Basically we need to break our current medical training system - which was created in 1910 (Flexner Report) by two Gilded Age philanthropists (Rockefeller, Carnegie) asserting that our system needed to be a combo of a previous-eras philanthropist (Johns Hopkins) delivery and German science/technology. All of those folks simply took for granted all basic health care -- because THEY WERE RICHER THAN ANY MERE DOCTOR.
All our govt programs are simply boondoggles/subsidies built on that system - rather than an actual rethink of the medical care system that is required in any country where most people are not richer than doctors and where they will thus have to ration care somehow
What you're missing is that our own healthcare system WAS WORKING FINE... Until the government started "trying to make it better."

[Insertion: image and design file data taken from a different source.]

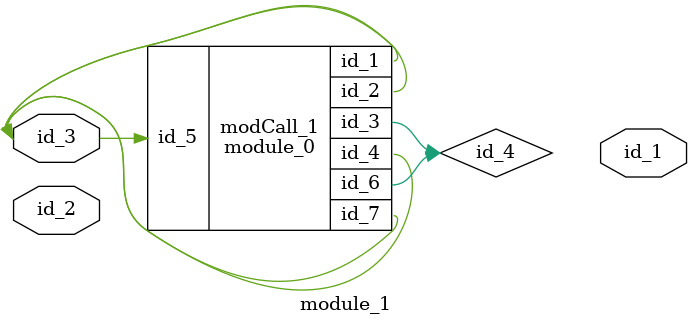
<source format=v>
module module_0 (
    id_1,
    id_2,
    id_3,
    id_4,
    id_5,
    id_6,
    id_7
);
  inout wire id_7;
  output wire id_6;
  input wire id_5;
  inout wire id_4;
  inout wire id_3;
  inout wire id_2;
  output wire id_1;
  assign id_3 = (1'h0);
  assign id_3 = id_2;
endmodule
module module_1 (
    id_1,
    id_2,
    id_3
);
  inout wire id_3;
  inout wire id_2;
  output wire id_1;
  wire id_4;
  final $display(id_2 - id_3, 1);
  module_0 modCall_1 (
      id_3,
      id_3,
      id_4,
      id_3,
      id_3,
      id_4,
      id_3
  );
endmodule

</source>
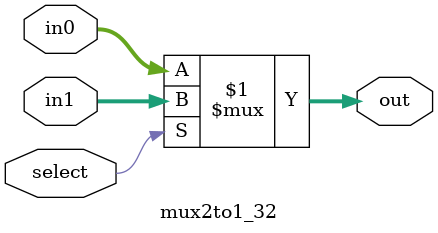
<source format=v>
module mux2to1_32(select,in0,in1,out);
	input select;
	input [31:0] in0, in1;
	output [31:0] out;
	assign out = select ? in1: in0;//select=1 in1 ,select=0 in0
endmodule

</source>
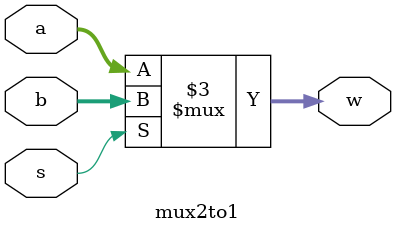
<source format=v>
module register (clk,pin,en,rst,pout);
    
    parameter N = 25;
    input clk;
    input en;
    input rst;
    input [N-1:0]pin;
    output reg [N-1:0]pout;

    always @(posedge clk) begin
        if(rst) pout <= 0;
        else if(en) pout <= pin;
    end

endmodule

module counter (clk,pin,select,ld,rst,en,pout,co);
    
    parameter N = 8;
    input clk;
    input ld;
    input en;
    input select;
    input rst;
    input [N-1:0]pin;
    output co;
    output reg [N-1:0]pout;

    always @(posedge clk) begin
        if(rst) pout <= 7'b0111110;
        else if(ld) pout <= pin;
        else begin
            if(en)begin
                if(select == 1) pout <= pout + 1;
                if(select == 0) pout <= pout - 1;
            end
        end
    end

    assign co = (select == 1) ? &{pout} : &{~pout};

endmodule

module write_to_file ( output_file_name, en, line);

    // input string output_file_name;
    input [13*8-1:0] output_file_name; // Can store 13 characters
    input en;
    input [24:0] line;

    integer f;
    integer i;

    always @(en) begin
        if (en) begin
            f = $fopen("output_00.txt","a");
            for (i = 0; i<25; i=i+1)
                $fwrite(f,"%b",line[24 - i]);
            $fwrite(f,"\n");
            $fclose(f);  

        end
    end 

endmodule

module mux2to1 (a,b,s,w);

    parameter N = 25;
    input [N-1:0]a;
    input [N-1:0]b;
    input s;
    output [N-1:0]w;

    assign w = (s==1'b0) ? a : b; 
    
endmodule



</source>
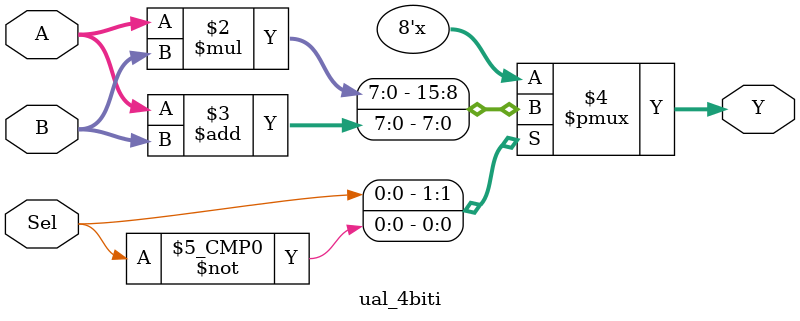
<source format=v>
`timescale 1ns/1ps

module ual_4biti (
    input  [3:0] A,
    input  [3:0] B,
    input  Sel,
    output reg [7:0] Y
);
always @(*) begin  
    case  (Sel)
        1'b1:Y=A*B;
        1'b0:Y=A+B;
        default:Y=8'b0;
    endcase
end
endmodule
</source>
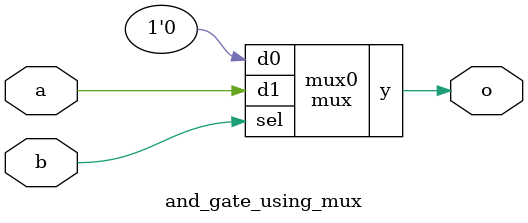
<source format=sv>

module mux
(
  input  d0, d1,
  input  sel,
  output y
);

  assign y = sel ? d1 : d0;

endmodule

//----------------------------------------------------------------------------
// Task
//----------------------------------------------------------------------------

module and_gate_using_mux
(
    input  a,
    input  b,
    output o
);

  // Task:
  // Implement and gate using instance(s) of mux,
  // constants 0 and 1, and wire connections
mux mux0 (1'b0, a, b, o);

endmodule

</source>
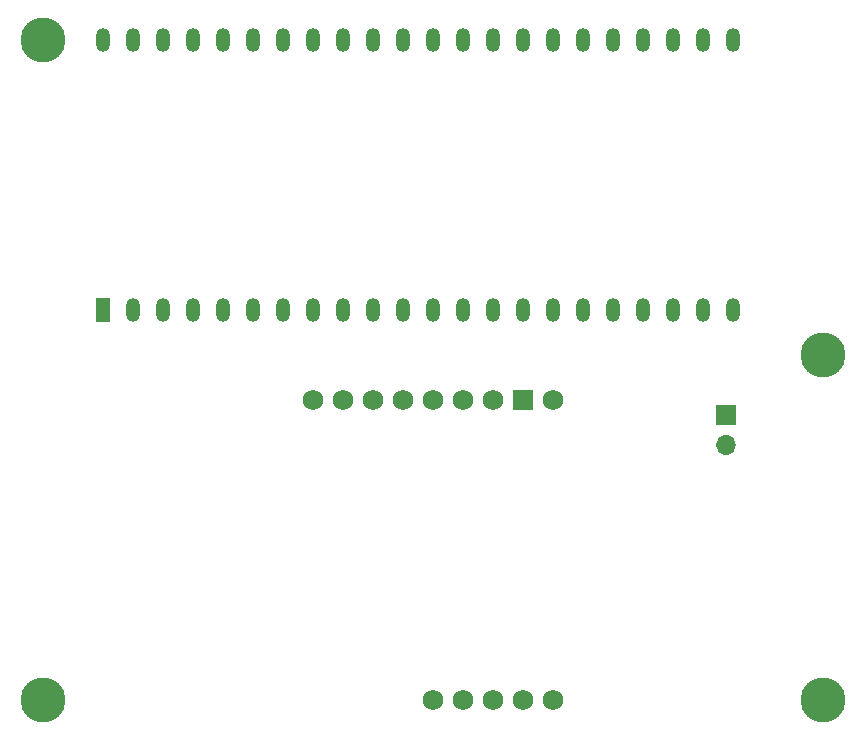
<source format=gbr>
%TF.GenerationSoftware,KiCad,Pcbnew,8.0.3-8.0.3-0~ubuntu22.04.1*%
%TF.CreationDate,2024-07-02T19:08:29-04:00*%
%TF.ProjectId,esp32-s3-wroom-2-devkitc1,65737033-322d-4733-932d-77726f6f6d2d,rev?*%
%TF.SameCoordinates,Original*%
%TF.FileFunction,Soldermask,Top*%
%TF.FilePolarity,Negative*%
%FSLAX46Y46*%
G04 Gerber Fmt 4.6, Leading zero omitted, Abs format (unit mm)*
G04 Created by KiCad (PCBNEW 8.0.3-8.0.3-0~ubuntu22.04.1) date 2024-07-02 19:08:29*
%MOMM*%
%LPD*%
G01*
G04 APERTURE LIST*
%ADD10R,1.200000X2.000000*%
%ADD11O,1.200000X2.000000*%
%ADD12C,3.800000*%
%ADD13C,1.727200*%
%ADD14R,1.727200X1.727200*%
%ADD15R,1.700000X1.700000*%
%ADD16O,1.700000X1.700000*%
G04 APERTURE END LIST*
D10*
%TO.C,U1*%
X121920000Y-81280000D03*
D11*
X124460000Y-81280000D03*
X127000000Y-81280000D03*
X129540000Y-81280000D03*
X132080000Y-81280000D03*
X134620000Y-81280000D03*
X137160000Y-81280000D03*
X139700000Y-81280000D03*
X142240000Y-81280000D03*
X144780000Y-81280000D03*
X147320000Y-81280000D03*
X149860000Y-81280000D03*
X152400000Y-81280000D03*
X154940000Y-81280000D03*
X157480000Y-81280000D03*
X160020000Y-81280000D03*
X162560000Y-81280000D03*
X165100000Y-81280000D03*
X167640000Y-81280000D03*
X170177280Y-81283680D03*
X172717280Y-81283680D03*
X175257280Y-81283680D03*
X175260000Y-58420000D03*
X172720000Y-58420000D03*
X170180000Y-58420000D03*
X167640000Y-58420000D03*
X165100000Y-58420000D03*
X162560000Y-58420000D03*
X160020000Y-58420000D03*
X157480000Y-58420000D03*
X154940000Y-58420000D03*
X152400000Y-58420000D03*
X149860000Y-58420000D03*
X147320000Y-58420000D03*
X144780000Y-58420000D03*
X142240000Y-58420000D03*
X139700000Y-58420000D03*
X137160000Y-58420000D03*
X134620000Y-58420000D03*
X132080000Y-58420000D03*
X129540000Y-58420000D03*
X127000000Y-58420000D03*
X124460000Y-58420000D03*
X121920000Y-58420000D03*
%TD*%
D12*
%TO.C,REF\u002A\u002A*%
X182880000Y-114300000D03*
%TD*%
%TO.C,REF\u002A\u002A*%
X182880000Y-85090000D03*
%TD*%
D13*
%TO.C,RFM95W1*%
X139700000Y-88900000D03*
X142240000Y-88900000D03*
X144780000Y-88900000D03*
X147320000Y-88900000D03*
X149860000Y-88900000D03*
X152400000Y-88900000D03*
X154940000Y-88900000D03*
D14*
X157480000Y-88900000D03*
D13*
X160020000Y-88900000D03*
X149860000Y-114300000D03*
X152400000Y-114300000D03*
X154940000Y-114300000D03*
X157480000Y-114300000D03*
X160020000Y-114300000D03*
%TD*%
D12*
%TO.C,REF\u002A\u002A*%
X116840000Y-58420000D03*
%TD*%
D15*
%TO.C,J1*%
X174695000Y-90165000D03*
D16*
X174695000Y-92705000D03*
%TD*%
D12*
%TO.C,REF\u002A\u002A*%
X116840000Y-114300000D03*
%TD*%
M02*

</source>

People used to have catastrophic insurance, and pay for normal shit out of pocket. Doctors tended to do a lot of volunteer/charity work back then, and charities would cover catastrophic care for those that didn't have insurance and docs didn't volunteer to do.
It all worked just fine. Things have only gone to shit AFTER we did away with that system. Return to that system, and the market will adjust to fill whatever needs the customers have. Just like every other market when it isn't distorted.
"We don't have doctors who deliver healthcare to lots of people cheaply."
We don't have citizens free to deliver healthcare to themselves.
Yeah, enough time wasting with argument about payers. Let's get on to government MANDATED health care. And keep this absolutely equal.
But how can we all have the 9am appointment every day?
Screw all this crap.
Let's just do it like in Logans Run!
I think it was everybody just got whacked at, what, 27 or something? It'd be pretty sweet. DEFINITELY save us a ton on our healthcare. And we wouldn't have to look at fat, ugly, old people anymore.
Either that, or we could just all get HSAs and immediately cut healthcare spending by 1/3 or so... And probably a LOT more than that after all the market mechanisms really kick in that would happen with an HSA based system.